By Ian Ross
A northern pioneer in distance learning is installing a new telecommunications system to better deliver its programs and courses to small and remote northern communities.
Gisèle Chrétien, president of Sudbury's Collège Boréal, says the overhaul of their six-year-old analogue-based network in favour of Internet Protocol (IP) technology was necessary for much smoother and better quality videoconferencing, as well as to improve access to broadband networks for multimedia applications.
In November, Northern Ontario Heritage Fund provided more than $1.2 million to assist Collège Boréal and its long-time telecommunications partner, Contact North, in upgrading their telecommunications systems as part of a larger $3-million investment by various federal, provincial and private-sector contributors.
The improvements will start this winter at 39 videoconferencing sites in 26 communities to increase access, reduce delivery costs and provide a compatible interfacing with other videoconferencing terminals and e-learning providers.
The innovative system blends Internet capabilities with the videoconferencing system and offers a more flexible tool to deliver both educational and workforce training programs.
With this new technology, distance-learning students enrolled in the college's human services, business and secretarial programs will notice a "close-to-TV picture resolution with much better utilization of how we can use computer applications at a distance," Chrétien says.
Larger video screens, she says, should create a more comfortable and classroom-inspired setting.
"What this new network will provide us with is opportunities to do more multimedia stuff which will be another method of program delivery."
The college was wrapping up negotiations in January with an undisclosed telecommunications vendor for the technology.
So as not to interrupt their academic year across the north, the system will be installed incrementally beginning with their Sturgeon Falls site and finishing up at the rest of their Northern Ontario locations by May or June.

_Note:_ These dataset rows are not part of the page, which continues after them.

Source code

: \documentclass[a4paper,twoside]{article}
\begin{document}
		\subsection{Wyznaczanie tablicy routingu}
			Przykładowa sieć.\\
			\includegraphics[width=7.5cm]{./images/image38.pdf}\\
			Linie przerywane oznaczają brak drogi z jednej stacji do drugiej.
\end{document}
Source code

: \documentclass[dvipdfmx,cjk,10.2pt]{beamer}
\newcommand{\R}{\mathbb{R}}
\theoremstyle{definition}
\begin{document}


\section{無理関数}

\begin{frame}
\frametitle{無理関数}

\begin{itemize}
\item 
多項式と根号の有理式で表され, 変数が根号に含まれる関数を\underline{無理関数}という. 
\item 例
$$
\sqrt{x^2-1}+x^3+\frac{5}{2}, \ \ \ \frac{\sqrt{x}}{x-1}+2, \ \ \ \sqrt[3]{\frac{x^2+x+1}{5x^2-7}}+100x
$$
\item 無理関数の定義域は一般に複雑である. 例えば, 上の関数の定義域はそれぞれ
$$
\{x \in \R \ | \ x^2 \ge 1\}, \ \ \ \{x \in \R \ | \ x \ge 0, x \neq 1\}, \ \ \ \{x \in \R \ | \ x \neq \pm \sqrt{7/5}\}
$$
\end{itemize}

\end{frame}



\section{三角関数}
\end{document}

Approximately 300 full-time students registered at Collège Boréal are served at a distance, about 20 per cent of the student population.
The college is now in discussions with the Ministry of Education to develop a number of online courses to offer students greater flexibility.
Their online-development department has plans to design six courses per semester to extend the college's reach into southern Ontario as a member of the Canadian Virtual College network.
Chretien says the virtual classroom does not eliminate face-to-face teaching "but there's certainly a lot of enrolment potential with non-traditional methods. That's why it's important to get into that component because it attracts more students and helps some of the (existing campus population) have a better understanding of technology if we can provide them with some courses to have that flexibility as well."